* _Work to be completed_
Transcribe the stretch of entries below from the line with "vfov_deg: 39.6" through the line with "f_number: 2.7", exactly and with both ends included; leave out all other lines.

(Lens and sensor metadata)
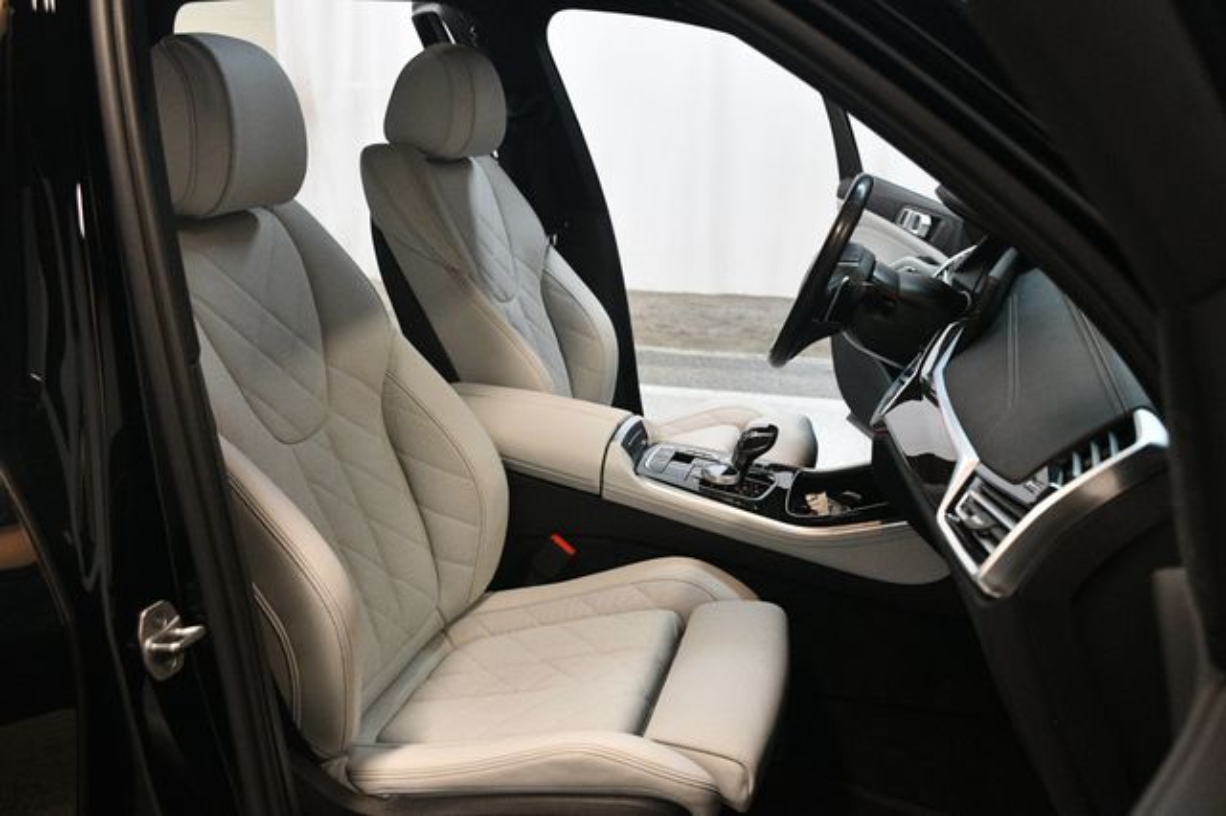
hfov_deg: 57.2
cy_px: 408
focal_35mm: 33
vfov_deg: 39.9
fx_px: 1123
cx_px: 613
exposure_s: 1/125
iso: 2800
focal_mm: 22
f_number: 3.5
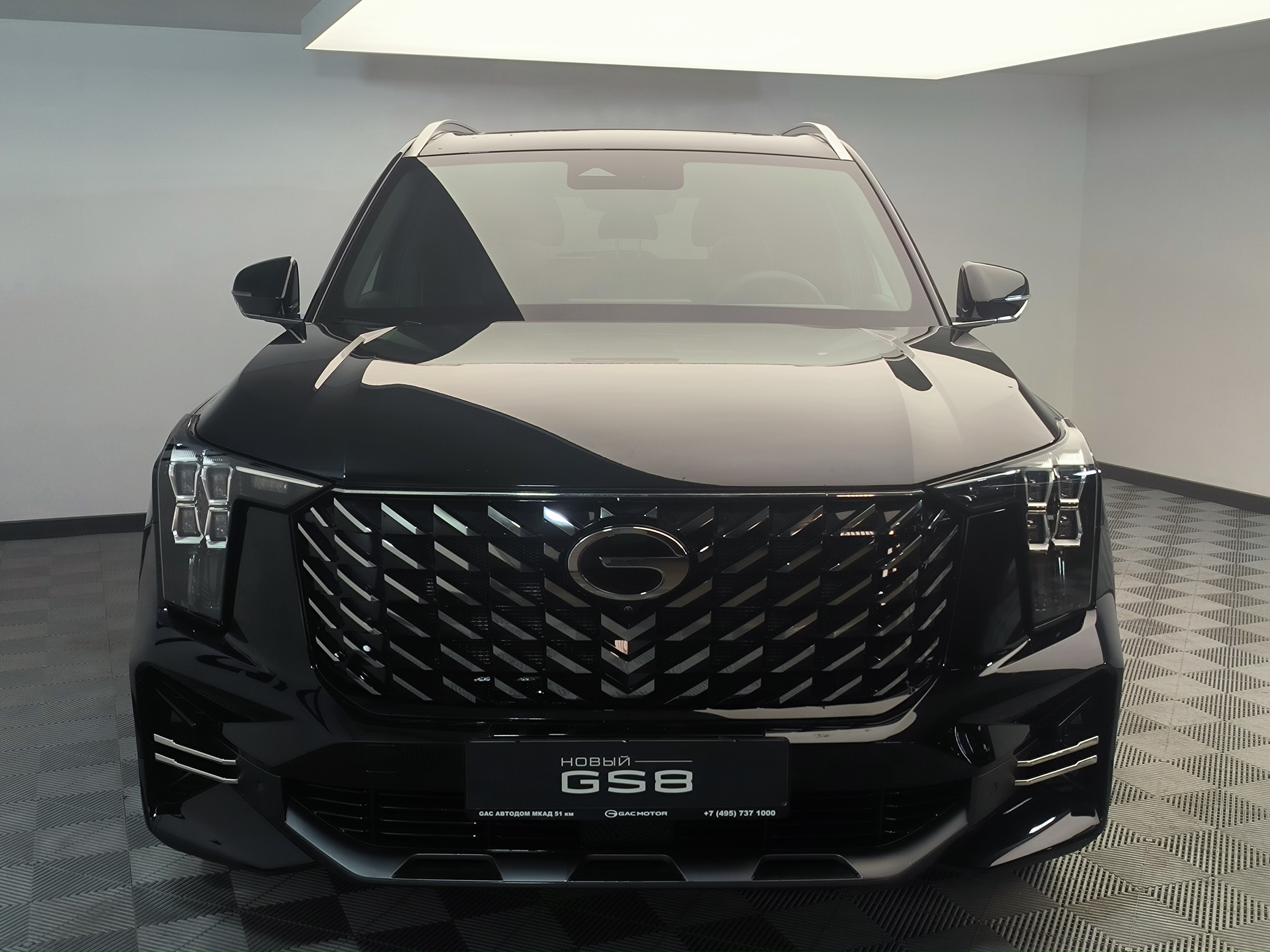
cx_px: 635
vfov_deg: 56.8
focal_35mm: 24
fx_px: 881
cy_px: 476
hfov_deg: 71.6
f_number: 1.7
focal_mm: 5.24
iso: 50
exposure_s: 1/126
* * *
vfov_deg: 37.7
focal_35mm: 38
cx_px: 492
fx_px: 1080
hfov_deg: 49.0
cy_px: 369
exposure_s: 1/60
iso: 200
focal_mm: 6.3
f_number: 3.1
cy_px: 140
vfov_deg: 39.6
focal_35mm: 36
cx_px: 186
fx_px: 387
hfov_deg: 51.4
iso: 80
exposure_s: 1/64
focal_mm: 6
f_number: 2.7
==
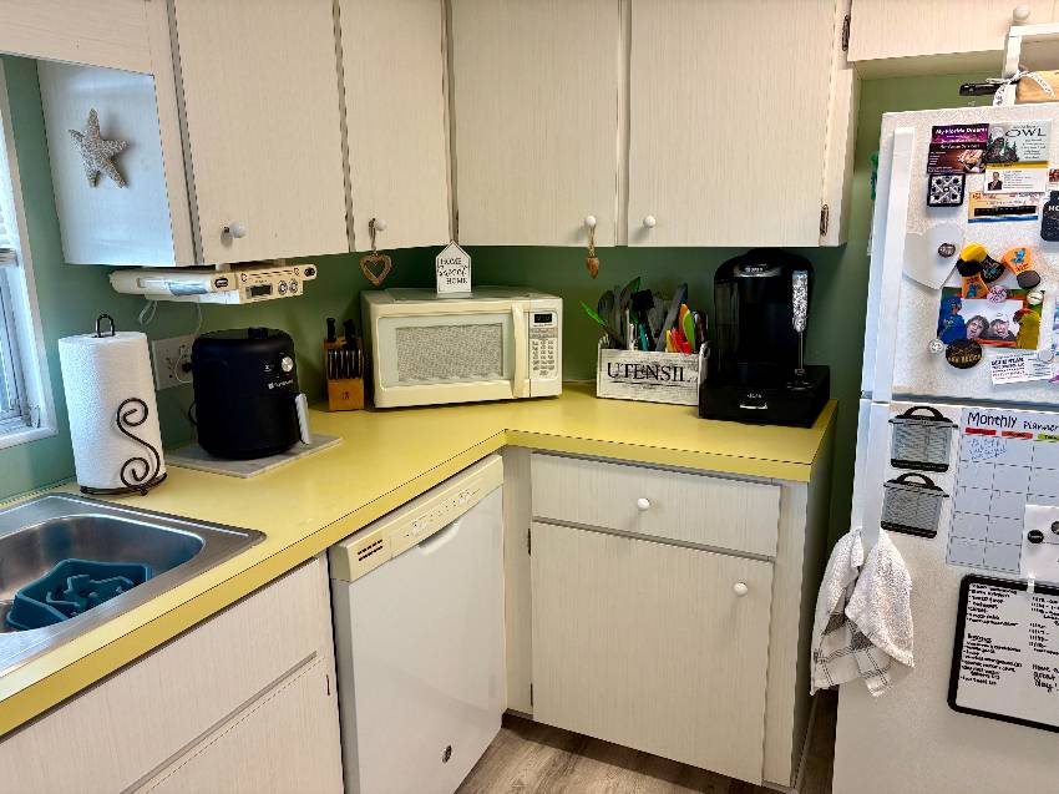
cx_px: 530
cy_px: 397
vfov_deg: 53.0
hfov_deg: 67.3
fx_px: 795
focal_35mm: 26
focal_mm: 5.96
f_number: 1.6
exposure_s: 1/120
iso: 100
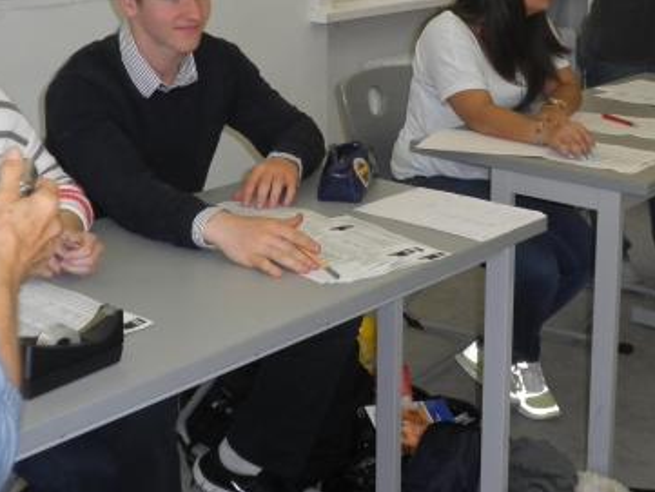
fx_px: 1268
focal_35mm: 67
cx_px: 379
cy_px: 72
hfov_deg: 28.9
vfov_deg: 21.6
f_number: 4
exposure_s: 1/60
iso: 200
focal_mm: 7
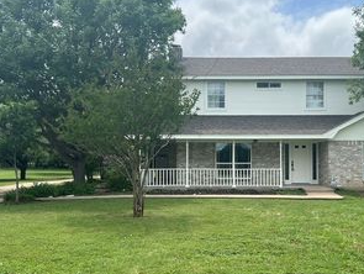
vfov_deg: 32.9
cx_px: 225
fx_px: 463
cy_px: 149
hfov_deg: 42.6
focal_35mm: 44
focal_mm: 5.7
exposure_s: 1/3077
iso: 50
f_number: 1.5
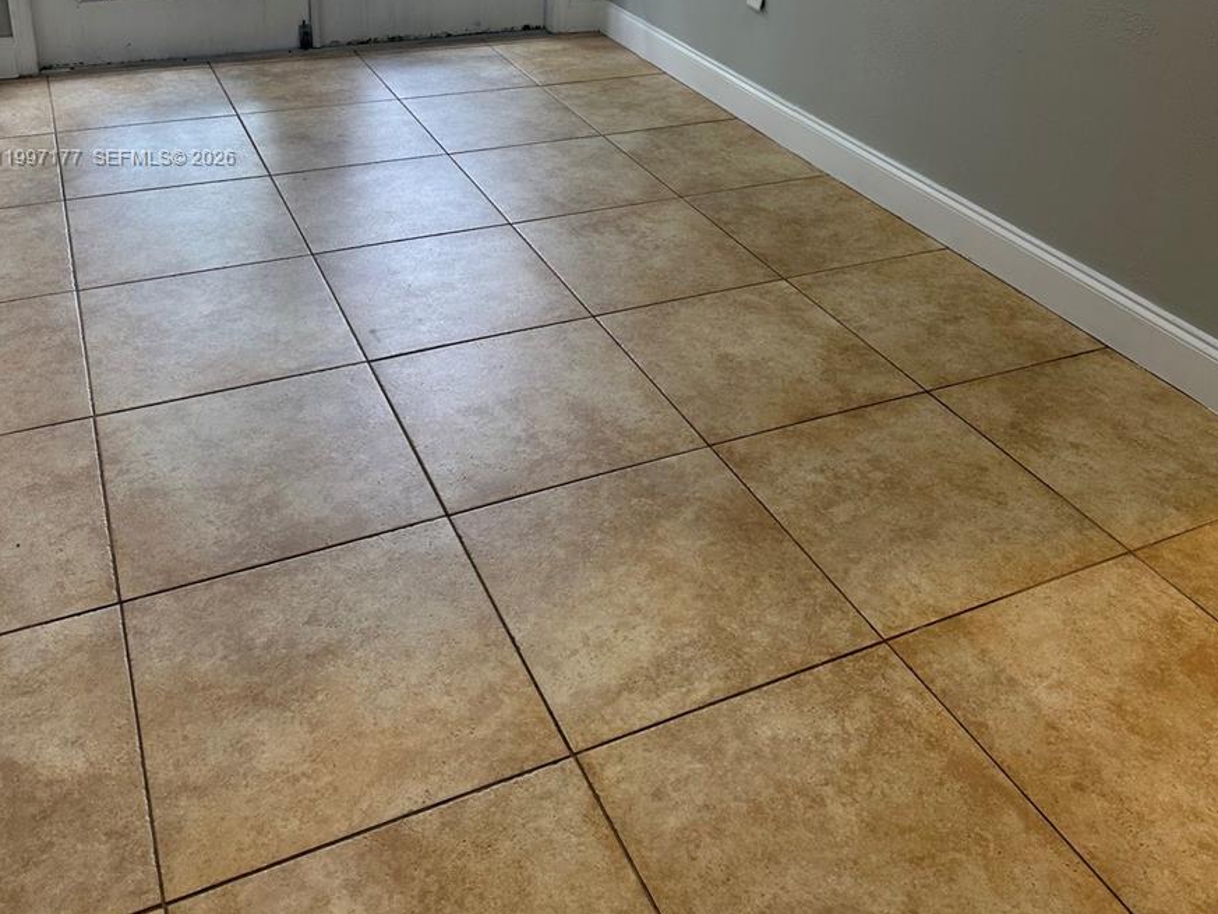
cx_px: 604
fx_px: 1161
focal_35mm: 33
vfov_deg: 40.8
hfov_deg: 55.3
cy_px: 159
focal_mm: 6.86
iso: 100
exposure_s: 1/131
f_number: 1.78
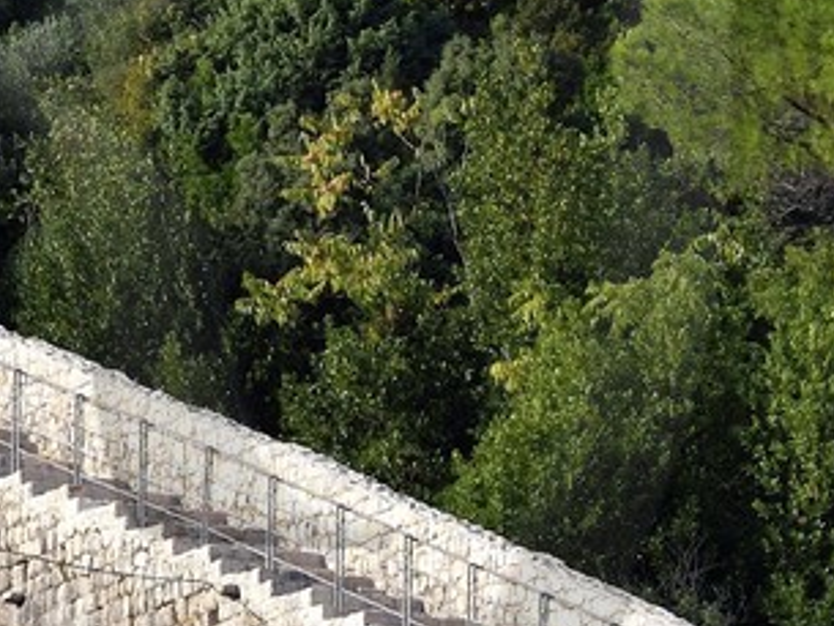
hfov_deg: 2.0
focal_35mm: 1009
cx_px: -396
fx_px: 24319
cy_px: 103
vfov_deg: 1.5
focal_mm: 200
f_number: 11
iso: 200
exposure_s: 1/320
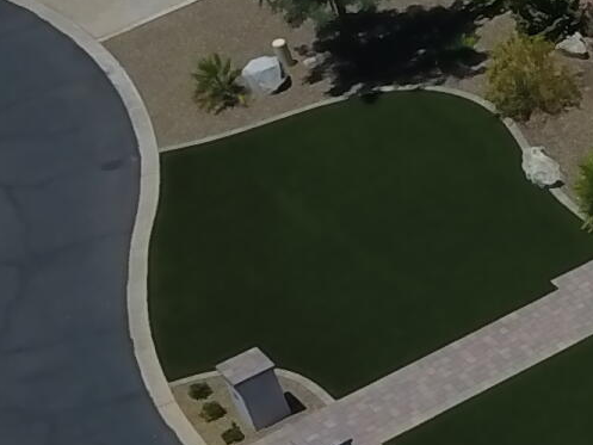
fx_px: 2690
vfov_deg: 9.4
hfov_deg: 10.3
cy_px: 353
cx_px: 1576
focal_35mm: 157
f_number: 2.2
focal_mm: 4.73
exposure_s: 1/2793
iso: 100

* _Solution to the problem_
vfov_deg: 39.6
focal_35mm: 36
cx_px: 186
fx_px: 387
hfov_deg: 51.4
iso: 80
exposure_s: 1/64
focal_mm: 6
f_number: 2.7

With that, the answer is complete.